Use storytelling and visual metaphors in campaigns.
Associate with relevant causes, influencers, or lifestyles.
Example:
Volvo has built lasting associations with safety, reinforced through years of crash-test messaging and design emphasis.
3. Attitudes: What’s Their Opinion of Your Brand?
Definition:
Attitudes reflect a customer’s overall evaluation of how positively or negatively they feel about your brand.
Key Components:
Cognitive: Beliefs about quality or value
Affective: Emotional response to brand
Behavioral intention: Likelihood of purchase
How to Improve Attitudes:
Deliver on the aspects most important to your customers and around which you are building your brand:
Performance focused: high product performance and reliable service.
Cost focused: quality they need at the price they can afford
Relational focused: status, prestige, luxury
Manage public reviews and customer feedback loops.
Use comparison marketing to show superiority vs. competitors.
Example:
Apple maintains strong attitudes of performance and relational through a blend of product innovation, design quality, and premium positioning even in the face of higher pricing.

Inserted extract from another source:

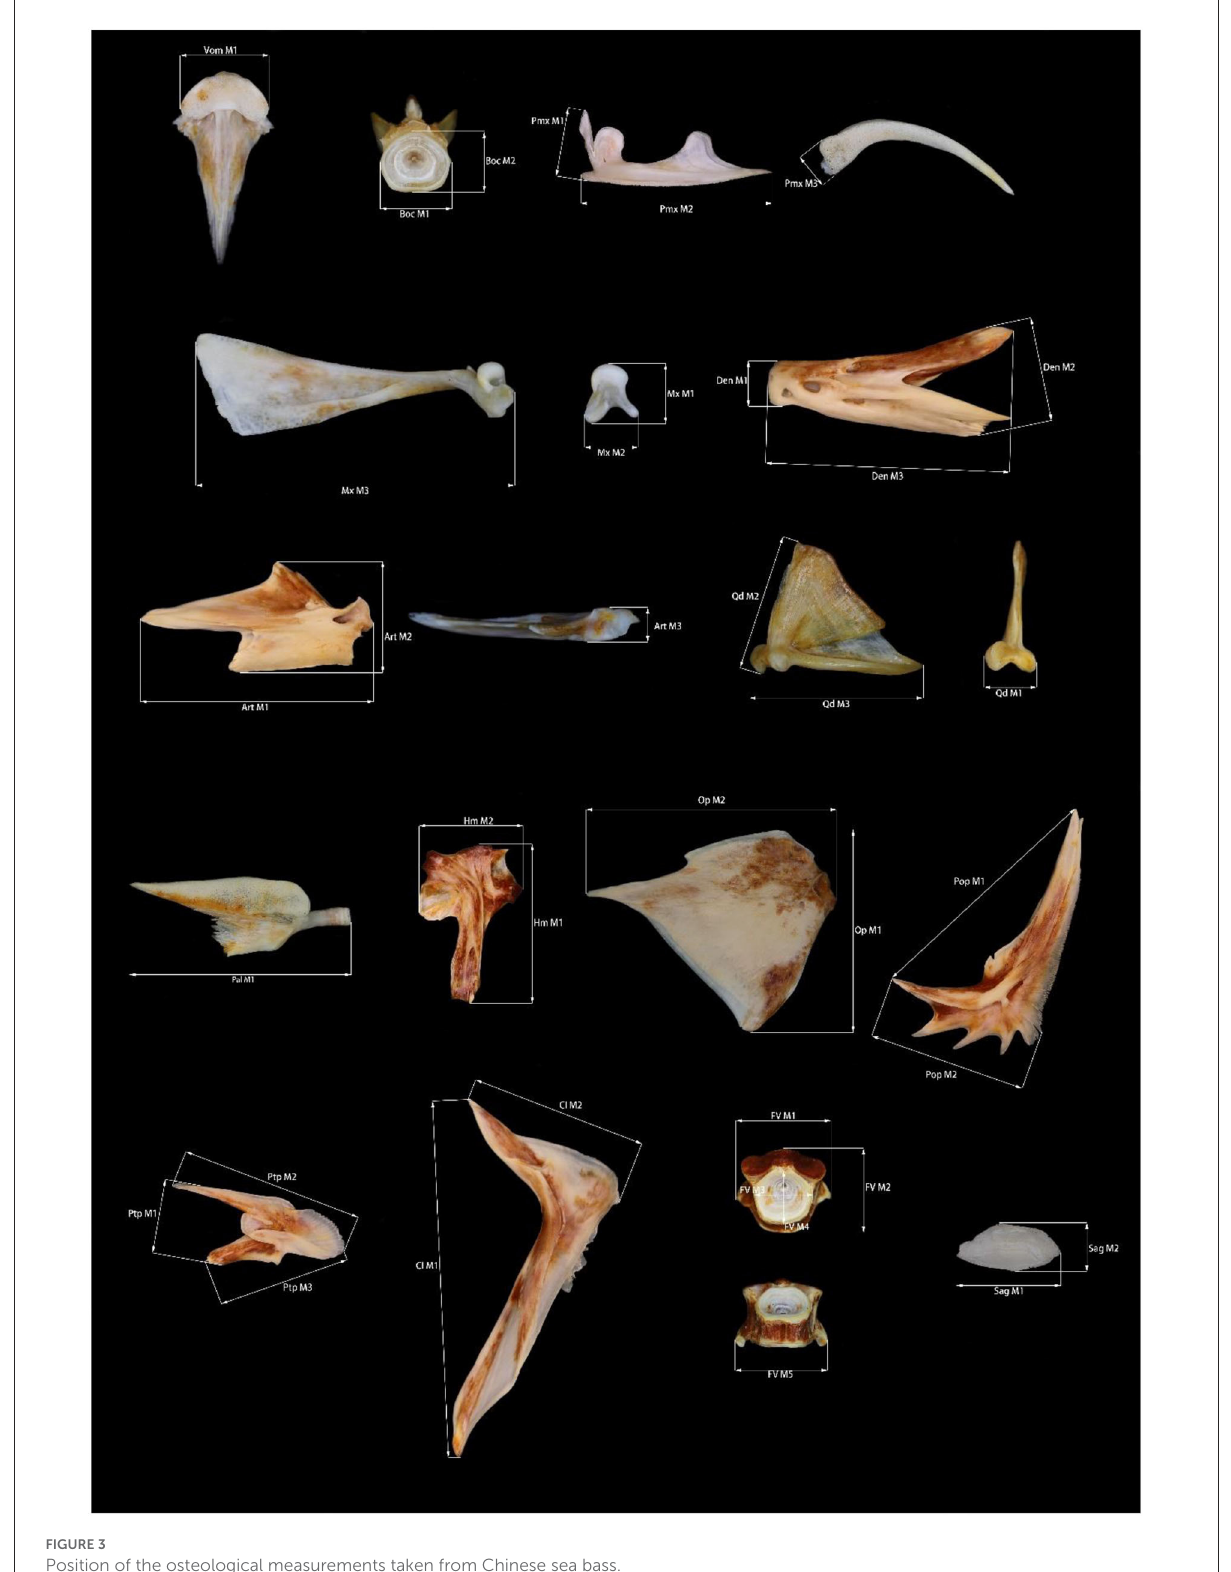
FIGURE3 Position of the osteological measurements taken from Chinese sea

4. Attachment: Do They Feel Emotionally Connected to the Brand?
Definition:
Attachment is the depth of emotional connection a customer feels with a brand. It reflects brand love, loyalty and personal meaning.
Indicators of Attachment:
Saying “I love this brand”
Loyalty even when alternatives are available
Willingness to advocate for the brand
How to Build Attachment:
Foster consistent, high-quality experiences over time.
Engage in brand storytelling that reflects customer values.
Use personalization to increase relevance and intimacy.
Example:
Harley-Davidson customers aren’t just riders, they see the brand as part of their identity, lifestyle, and community and formed the HOGs (Harley-Davidson Owners Group).
5. Activity: How Do They Act on Their Brand Feelings?
Definition:
Activity refers to behavioral engagement and how customers interact with the brand, both online and offline.
Forms of Activity:
Purchasing and repeat buying
Social sharing, reviewing, or creating user content
Participating in brand communities or events
How to Drive Activity:
Create interactive experiences (apps, communities, challenges)
Incentivize referrals, reviews, and engagement
Provide post-purchase follow-up and rewards for advocacy
Example:
LEGO nurtures activity through its fan-building platforms (LEGO Ideas), which invite users to submit designs and collaborate, fostering a highly engaged community.
Integrating the Five Dimensions: A Strategic Checklist
Dimension | Strategy Focus | Measurement Tool |
---|---|---|
Awareness | Consistent exposure, memorable branding | Brand recall studies, web traffic |
Associations | Messaging, partnerships, experience design | Brand perception surveys |
Attitudes | Performance delivery, messaging clarity, testimonials | Net Promoter Score (NPS), satisfaction |
Attachment | Storytelling, personalization, emotional branding | Brand love index, loyalty rates |
Activity | Community building, user engagement, post-purchase touchpoints | Social analytics, repeat purchase rate |
Why the Customer Mindset Matters
Each of these dimensions builds on the others:
Without awareness, nothing else can happen.
Associations and attitudes shape how customers compare you to competitors.
Attachment drives loyalty, while activity spreads influence.
Strong brands do not just focus on awareness or impressions but actively manage the full customer mindset lifecycle. That is how they stay top-of-mind, meaningful, and chosen.
In summary
A product does not live in a vacuum, but lives in the customer’s mind as they become aware of and engage with your advertising, product, and company. To grow your brand, you must understand and shape how customers perceive, feel, and act suing these five dimensions—awareness, associations, attitudes, attachment, and activity—as both a diagnostic tool and a strategic roadmap. A great product gets you in the door only if the user knows and cares about it and desires to have it. A well-managed customer mindset keeps your product in mind when they are making their purchasing decisions or making recommendations to others looking to purchase.